To understand whether and how men and women responded differently to bariatric surgery, we tested for significant interactions between time and sex, examining both linear and quadratic time terms. A linear interaction term indicates that men increased or decreased more than women averaging over all follow-up visits, while the quadratic interaction term indicates whether there was significant acceleration or deceleration in this trend (i.e., is there significant curvature in the response). We detected 11 significant linear interactions with six also showing significant quadratic interactions (Table 3
). All of these interactions indicated that men improved more than women over the study period with greater decreases in glucose and insulin loads, improved insulin sensitivity and beta-cell function and greater body mass and fat reduction. Significant quadratic interactions indicated that the deceleration or acceleration in response was more pronounced in men than women. For example, men’s response in mean insulin concentration curved more strongly (Figure 3
a), implying that men’s downward trend may have continued more durably than the deceleration in women’s response. However, this is a tentative conclusion that requires further follow-up to determine whether men’s greater improvement is sustained over a period longer than one year.

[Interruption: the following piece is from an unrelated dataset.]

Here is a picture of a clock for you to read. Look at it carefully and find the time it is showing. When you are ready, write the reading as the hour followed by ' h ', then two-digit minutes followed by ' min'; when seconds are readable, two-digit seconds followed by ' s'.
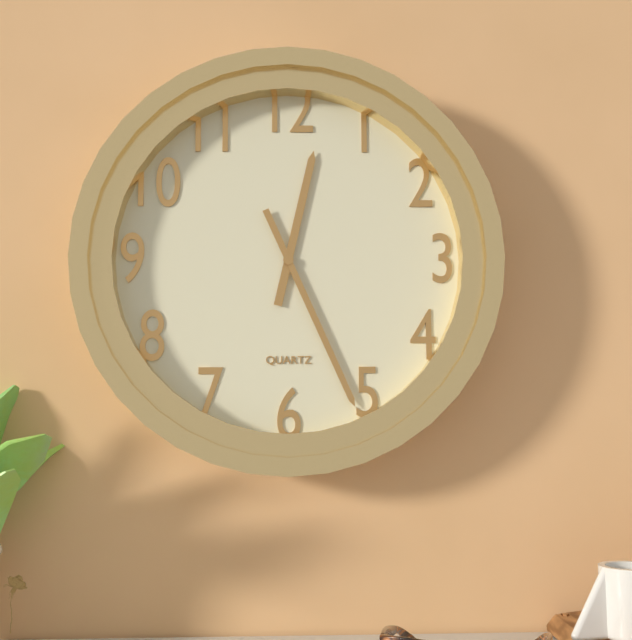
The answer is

Another way to examine responses is to scale within individual patients and evaluate means from scaled differences (Figure 2
), and this showed remarkable divergence in the response of mean insulin and glucose concentration between men and women. Indeed, men showed much greater decreases in these means, although evaluating each timepoint individually within the four-point OGTT by the GLMM revealed a sex-specific effect only at 30′ (Table 3
). This is the most proximate measurement to the introduction of the oral glucose bolus to the patient, representing the peak glucose load experienced by the patient. Following bariatric surgery, men’s ability to clear this peak glucose apparently improved more than women’s, and this translated into an overall greater decrease in mean glucose load. Interestingly, there was no significant difference in HbA1c, which gauges average blood glucose levels over three months. Together, this shows that bariatric surgery may resolve men’s acute glucose derangement (occurring on the scale of minutes after glucose exposure) more than women’s, but that their longer-term responses may not be as divergent.

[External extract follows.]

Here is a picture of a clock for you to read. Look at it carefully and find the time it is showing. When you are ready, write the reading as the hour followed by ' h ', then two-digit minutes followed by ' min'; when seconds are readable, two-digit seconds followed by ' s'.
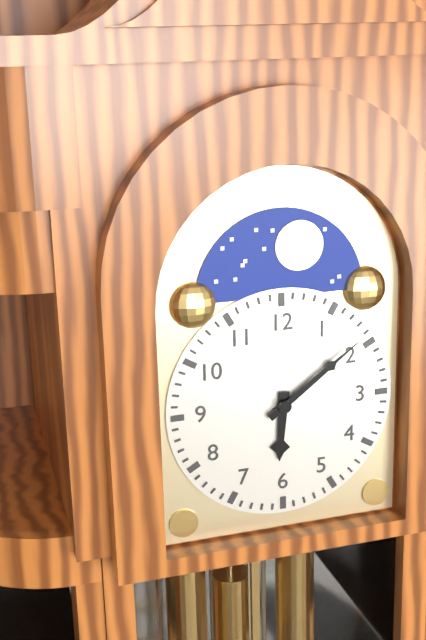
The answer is 6 h 09 min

There were several limitations to our study. Our patient cohort consisted entirely of Polish Caucasians, and was not large (n = 154). On the other hand, by limiting our sample to a specific national group we eliminated confounding variables that may covary with nationality. Similarly, there were relatively few patients with diabetes at baseline (n = 47, 31%), so that our analysis of sex-specific remission differences is not as robust as across-diagnosis analyses. Finally, our nutritional data are based upon self-reported food diaries analyzed by technicians and thus may suffer from the systematic biases of self-reported consumption. However, all subjects were educated by trained dieticians in how to maintain detailed, accurate, and unbiased diet diaries.